Exchanges handle a large volume of deposits and withdrawals daily, including both small and large transactions, while ETFs can choose safer but less efficient solutions due to their lower operational frequency. As an exchange, we must find a balance between efficiency and security. If withdrawal processing times are too long, customers will feel dissatisfied, so our system needs to complete withdrawal operations within minutes.
Analysis of Bybit’s assets before and after the hacking attack
Kevin:
What changes occurred in Bybit’s assets and liabilities before and after the hacking attack?
Ben:
Before the attack, our total customer assets were about $20 billion. In the first few days after the attack, our total assets dropped to $14 billion, and at one point further declined to $10 billion or $12 billion. However, as market sentiment gradually recovered, the total assets bounced back to around $14 billion.
Kevin:
How do you prove that customer assets are safe?

● Provided material:
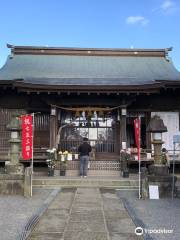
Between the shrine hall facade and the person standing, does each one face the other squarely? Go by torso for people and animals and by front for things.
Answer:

● Your tasks:
[A] According to the text on Bybit, what were total customer assets before the attack?
[B] In the text on Bybit, take the passage starting at "Analysis of Bybit’s" and ending at "the hacking attack?" and change "liabilities" to "obligations".
[C] In the text on Bybit, turn the paragraph beginning "Before the attack, our total customer assets" into a short list that keeps its main facts.

● Completed exercise:
[A] About $20 billion.

[B]
Analysis of Bybit’s assets before and after the hacking attack
Kevin:
What changes occurred in Bybit’s assets and obligations before and after the hacking attack?

[C]
- Before the attack: total customer assets of about $20 billion
- First few days after the attack: total assets fell to $14 billion
- Lowest point: $10 billion or $12 billion
- After market sentiment gradually recovered: total assets back to around $14 billion